Over the decades, social enterprises (SEs) have gained increased recognition for their ability to bring about fair and equitable social transformations. Their unique models provide an additional mode of engagement for individuals and institutions interested in addressing social issues.
Social enterprises (SEs) take the form of a non-profit or for-profit and vary in size and structure but what unites all SEs is their business approach to social change. Instead of maximizing profits, SEs apply market practices to maximizing impact and strive to optimize finances in support of their social or environmental missions. SEs form an integral role in a larger social innovation sector -- they act as on-the-ground implementers of social solutions.
Early social entrepreneurs in Asia tended to be foreigners or returning patriates, but homegrown Asian social entrepreneurs are now more common. Some of the world's largest and most well known SEs, like Grameen Bank and BRAC Enterprises, got their start in Asia.

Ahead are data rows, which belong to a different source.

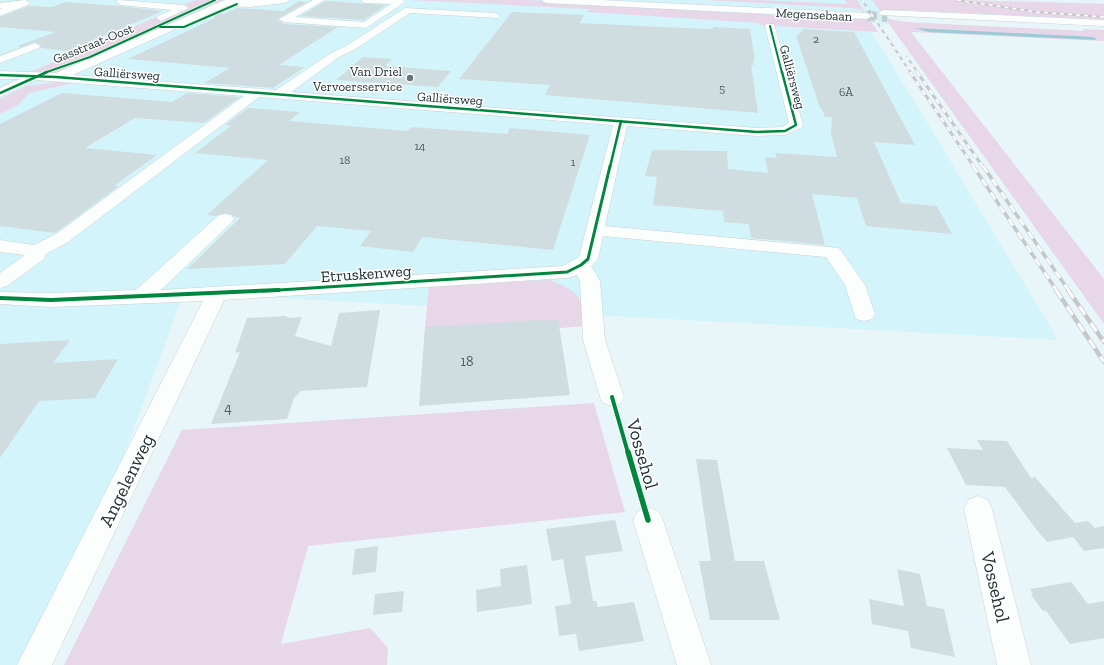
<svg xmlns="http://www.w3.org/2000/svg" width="1104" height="665" viewBox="0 0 1104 665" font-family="'Zilla Slab',serif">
  <rect width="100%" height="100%" fill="#e9f6f9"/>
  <g fill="#d4f4fc">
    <polygon points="0,0 852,0 857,8 863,11 867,16 863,19 915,102 1058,340 184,293 46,665 0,665"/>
    <polygon points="857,0 872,0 890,24 873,23"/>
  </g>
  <g fill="#e7d7e8">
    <polygon points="195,0 222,0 56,73 30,72"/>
    <polygon points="409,0 526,0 677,9 677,10 852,19 867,18 862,10 851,8 703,0 758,0 847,4 845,0 857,0 878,32 759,25 759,23 587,12 588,9"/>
    <polygon points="872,0 954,0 1009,8 961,0 1104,4 1104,22 1067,18 902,10 883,11 889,19 906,22 1084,31 1082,29 1104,30 1104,41 911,32 1104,279 1104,324"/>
    <polygon points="57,82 74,83 29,93 18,105 0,114 0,99 27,86"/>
    <path d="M550,280c32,14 28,12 36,46l-162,13 5,-53z"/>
    <polygon points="594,403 625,512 308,546 281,644 370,628 388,648 387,665 64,665 182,430"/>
  </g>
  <polygon fill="#9ccbd7" points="915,28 1094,37 1097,40 928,32"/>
  <g fill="#d0dde0">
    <polygon points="299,1 307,2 278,18 278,20 284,24 338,27 279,65 305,67 273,88 204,83 230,68 128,59 215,18 213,14 215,13 224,14 237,8 283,11"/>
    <polygon points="326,1 386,5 364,20 300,16"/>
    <polygon points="66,2 120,6 163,11 68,51 40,48 41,45 34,42 21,47 17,46 56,32 0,27 0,17 29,6 52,7"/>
    <polygon points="512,12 584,15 580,23 684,28 713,29 713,27 750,29 755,61 753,61 754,65 751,65 758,113 545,95 550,85 459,79"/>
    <polygon points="804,29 854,32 915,145 874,142 901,203 937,206 952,234 866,226 857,198 812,194 825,245 751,238 749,224 724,222 723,211 653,205 657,177 645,176 652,150 727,151 728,169 768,173 765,157 777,158 775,153 837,157 831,133 832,117 825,117 822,109 820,108 796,36"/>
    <polygon points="363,57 392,59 385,66 451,71 438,87 336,80"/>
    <polygon points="62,93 172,102 187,93 240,97 204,123 135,118 85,148 157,155 114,186 119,186 55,233 0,226 0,124"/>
    <polygon points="248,108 300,112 289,121 408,131 411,127 507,134 510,128 590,135 553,250 422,237 413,252 360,246 371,231 317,226 285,264 187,269 240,218 225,213 216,216 207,215 268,160 195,153 231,126 225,125"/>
    <polygon points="380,310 367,387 301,391 294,398 287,419 211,424 240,352 235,353 247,318 286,316 288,318 302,317 295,336 331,346 339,313"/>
    <polygon points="558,319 570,395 419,406 425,327"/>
    <polygon points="70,340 53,363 118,359 95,398 39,401 0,458 0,344"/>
    <polygon points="977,440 1007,441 1031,478 1035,477 1075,523 1088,521 1095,528 1104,526 1104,548 1084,551 1073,537 1047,542 1036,529 1005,487 966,485 947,448 983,450"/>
    <polygon points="696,459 717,460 735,561 764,561 780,620 710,620 699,561 711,561"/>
    <polygon points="615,520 623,551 585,556 593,601 596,601 598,607 634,602 644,641 579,651 576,634 559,636 555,606 571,604 563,559 552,561 546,529"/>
    <polygon points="378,546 376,572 352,575 355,549"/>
    <polygon points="527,565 532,604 477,612 476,590 501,586 500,569"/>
    <polygon points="897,569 920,574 927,606 944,609 955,657 911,648 908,631 872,624 869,599 904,606"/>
    <polygon points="1071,582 1088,604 1104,601 1104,638 1070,644 1046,611 1043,611 1031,595 1033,594 1030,589"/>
    <polygon points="404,591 402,612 373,615 375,594"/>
  </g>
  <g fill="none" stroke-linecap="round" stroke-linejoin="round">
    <polyline stroke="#c1cfd2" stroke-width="10" stroke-dasharray="10 5" stroke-linecap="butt" points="867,16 887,17"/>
    <g stroke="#c5d2d5" stroke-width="1">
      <g id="minor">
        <polygon points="25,0 30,3 28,5 0,16 0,10 3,8 0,9 0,3"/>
        <polygon points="118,0 184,5 189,8 161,21 156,18 158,16 172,10 121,5 116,2"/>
        <polygon points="225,0 290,0 285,3 250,7 227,6 73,75 276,90 331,53 346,46 405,8 495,13 500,16 498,18 410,13 354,50 339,57 291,92 757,128 782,127 789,123 765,26 766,24 774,24 803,125 801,128 785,135 757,136 627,126 605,226 839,248 865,285 875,314 872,319 864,321 856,319 845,285 826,257 603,236 598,259 591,266 600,281 605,340 624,397 621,403 612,406 603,403 600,397 583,340 580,281 577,275 567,278 224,300 52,665 17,665 203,301 51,307 0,304 0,292 51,293 136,290 219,215 225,214 231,215 234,219 231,223 161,290 563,266 579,257 613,125 259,97 68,242 46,254 44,259 7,286 0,288 0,273 25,255 0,252 0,240 34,245 56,234 244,96 36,80 0,97 0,88 20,79 0,79 0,71 56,73"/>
        <polygon points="313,0 325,0 295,17 364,22 391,4 365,3 360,0 403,0 405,2 366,28 284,22 279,19"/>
        <polygon points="35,43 40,46 39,48 0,63 0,56"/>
        <polygon points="978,496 988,500 992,509 1031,665 997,665 964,509 968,500"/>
        <polygon points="648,507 658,511 663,520 711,665 677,665 633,520 638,511"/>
      </g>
    </g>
    <g stroke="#c5d2d5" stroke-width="1">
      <g id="major">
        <polygon points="541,0 601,0 867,13 872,16 867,19 546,3"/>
        <polygon points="884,10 1104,20 1104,26 881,15 879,13 881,11"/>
      </g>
    </g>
    <g stroke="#d4d7d9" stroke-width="1" stroke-dasharray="0.5 1.5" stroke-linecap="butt">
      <polyline points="1007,0 1104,4"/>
      <polyline points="1085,0 1096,2"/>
    </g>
    <use href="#minor" fill="#fcfefe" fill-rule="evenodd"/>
    <use href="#major" fill="#fcfefe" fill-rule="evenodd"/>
    <g stroke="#c4c8c9" stroke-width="2">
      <g id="rail-far3">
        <polyline points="862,0 911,73"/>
        <polyline points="957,0 1037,12 1104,17"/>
        <polyline points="907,57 918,73"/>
      </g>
    </g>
    <g stroke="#c4c8c9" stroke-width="3">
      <g id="rail-far2">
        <polyline points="910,72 974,167"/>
        <polyline points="917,72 983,167"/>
      </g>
    </g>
    <g stroke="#c4c8c9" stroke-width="3.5">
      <g id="rail-far1">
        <polyline points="973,166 1057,291"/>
        <polyline points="983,166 1069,291"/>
      </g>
    </g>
    <g stroke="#c4c8c9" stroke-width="4.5">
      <g id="rail">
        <polyline points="1056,290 1104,362"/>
        <polyline points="1068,290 1104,342"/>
      </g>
    </g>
    <use href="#rail-far3" stroke="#fff" stroke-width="1.5" stroke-dasharray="4" stroke-linecap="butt"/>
    <use href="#rail-far2" stroke="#fff" stroke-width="2" stroke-dasharray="5.5" stroke-linecap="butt"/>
    <use href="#rail-far1" stroke="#fff" stroke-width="2.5" stroke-dasharray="8" stroke-linecap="butt"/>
    <use href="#rail" stroke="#fff" stroke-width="3" stroke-dasharray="10" stroke-linecap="butt"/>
    <g stroke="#fff" stroke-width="3">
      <g id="cycleway-far4">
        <polyline points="770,26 782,73"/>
        <polyline points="160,27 184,27 237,4"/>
        <polyline points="44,73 90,57 215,0"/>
      </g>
    </g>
    <g stroke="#fff" stroke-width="4">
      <g id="cycleway-far3">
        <polyline points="0,75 56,77 757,132 785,131 796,125 782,72"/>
        <polyline points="0,93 47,72"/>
        <polyline points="610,167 621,121"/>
      </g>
    </g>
    <g stroke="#fff" stroke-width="5">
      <polyline id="cycleway-far2" points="263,291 567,272 581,265 588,259 610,166"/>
    </g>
    <g stroke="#fff" stroke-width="6">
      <g id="cycleway-far1">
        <polyline points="0,298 51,300 279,290"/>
        <polyline points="612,397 628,453"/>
      </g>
    </g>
    <g stroke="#fff" stroke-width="8">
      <polyline id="cycleway" points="628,452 648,520"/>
    </g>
    <use href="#cycleway-far4" stroke="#00873e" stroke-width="2"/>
    <use href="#cycleway-far3" stroke="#00873e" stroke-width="2.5"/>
    <use href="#cycleway-far2" stroke="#00873e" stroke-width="3"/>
    <use href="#cycleway-far1" stroke="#00873e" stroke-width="4"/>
    <use href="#cycleway" stroke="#00873e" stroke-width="5.5"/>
  </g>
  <circle fill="#687679" stroke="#fff" stroke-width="1.5" cx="410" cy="78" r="4"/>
  <g text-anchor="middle" stroke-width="3" stroke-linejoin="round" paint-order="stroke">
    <g font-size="12" fill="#4f5e61">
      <text x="816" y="43">2</text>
      <text x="722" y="92">5</text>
      <text x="846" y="96">6A</text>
      <text x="420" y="150">14</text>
      <text x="345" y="164">18</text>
      <text x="573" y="166">1</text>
    </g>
    <g font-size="13" fill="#223134" stroke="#fff">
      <text transform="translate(814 14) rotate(3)" y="5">Megensebaan</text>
      <text transform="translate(93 43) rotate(-22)" y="5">Gasstraat-Oost</text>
      <text transform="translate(127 73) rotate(4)" y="5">Galliërsweg</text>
      <text transform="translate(793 77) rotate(75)" y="5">Galliërsweg</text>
      <text transform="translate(450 98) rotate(4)" y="5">Galliërsweg</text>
    </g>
    <g font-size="13" fill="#223134" stroke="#fff" text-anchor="end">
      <text x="402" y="76">Van Driel<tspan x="402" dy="15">Vervoersservice</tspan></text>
    </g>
    <g font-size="14" fill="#4f5e61">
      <text x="467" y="366">18</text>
      <text x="228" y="413">4</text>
    </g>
    <g font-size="16" fill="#223134" stroke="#fff">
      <text transform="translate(366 273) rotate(-4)" y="6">Etruskenweg</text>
    </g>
    <g font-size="19" fill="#223134" stroke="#fff">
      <text transform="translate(643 454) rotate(74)" y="7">Vossehol</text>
      <text transform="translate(126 480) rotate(-64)" y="7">Angelenweg</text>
      <text transform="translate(996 587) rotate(77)" y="7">Vossehol</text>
    </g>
  </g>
</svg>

It is difficult to state the number of SEs there are in Asia since SEs are so diverse in their nature and scope of activities. Because of the relatively recent introduction of the term, many organizations may not even self-identify as a social enterprise even though they function as one.
As Asia continues to undergo drastic social, demographic, and economic changes, SEs can play a role to ensure that future Asian growth is inclusive and sustainable. SEs reach underserved communities, linking them to products and services that enhance their quality of life and income generation ability. However, a number of issues must be addressed before SEs can become a part of mainstream Asian economies and societies.